======== Excerpted records ========

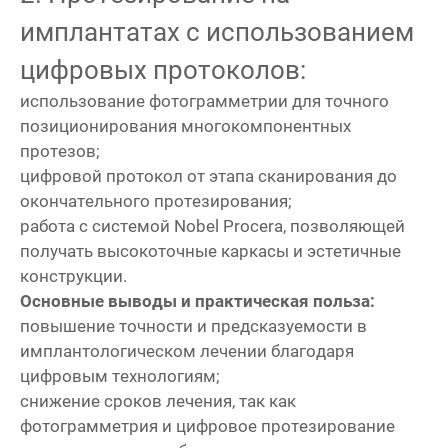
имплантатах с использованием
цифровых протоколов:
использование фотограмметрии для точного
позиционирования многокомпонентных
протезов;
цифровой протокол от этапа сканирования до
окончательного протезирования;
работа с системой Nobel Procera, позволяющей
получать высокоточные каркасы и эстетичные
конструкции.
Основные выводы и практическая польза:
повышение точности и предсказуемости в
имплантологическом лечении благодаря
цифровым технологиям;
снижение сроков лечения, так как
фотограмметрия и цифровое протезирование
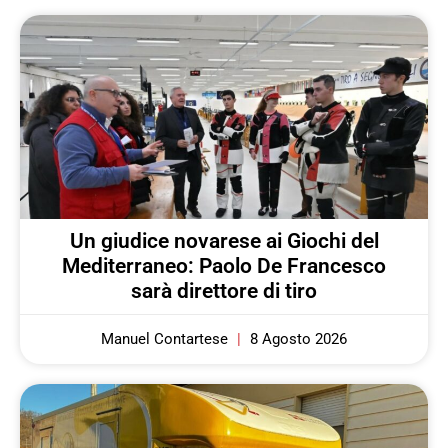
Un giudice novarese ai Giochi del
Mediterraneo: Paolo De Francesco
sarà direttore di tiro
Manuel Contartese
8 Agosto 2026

========

- **Request**
Reproduce the text of all the records above, swapping "Agosto" for "Settembre" and leaving everything else unchanged. Leave out the pictures.

- **Reply to the task**
имплантатах с использованием
цифровых протоколов:
использование фотограмметрии для точного
позиционирования многокомпонентных
протезов;
цифровой протокол от этапа сканирования до
окончательного протезирования;
работа с системой Nobel Procera, позволяющей
получать высокоточные каркасы и эстетичные
конструкции.
Основные выводы и практическая польза:
повышение точности и предсказуемости в
имплантологическом лечении благодаря
цифровым технологиям;
снижение сроков лечения, так как
фотограмметрия и цифровое протезирование
Un giudice novarese ai Giochi del
Mediterraneo: Paolo De Francesco
sarà direttore di tiro
Manuel Contartese
8 Settembre 2026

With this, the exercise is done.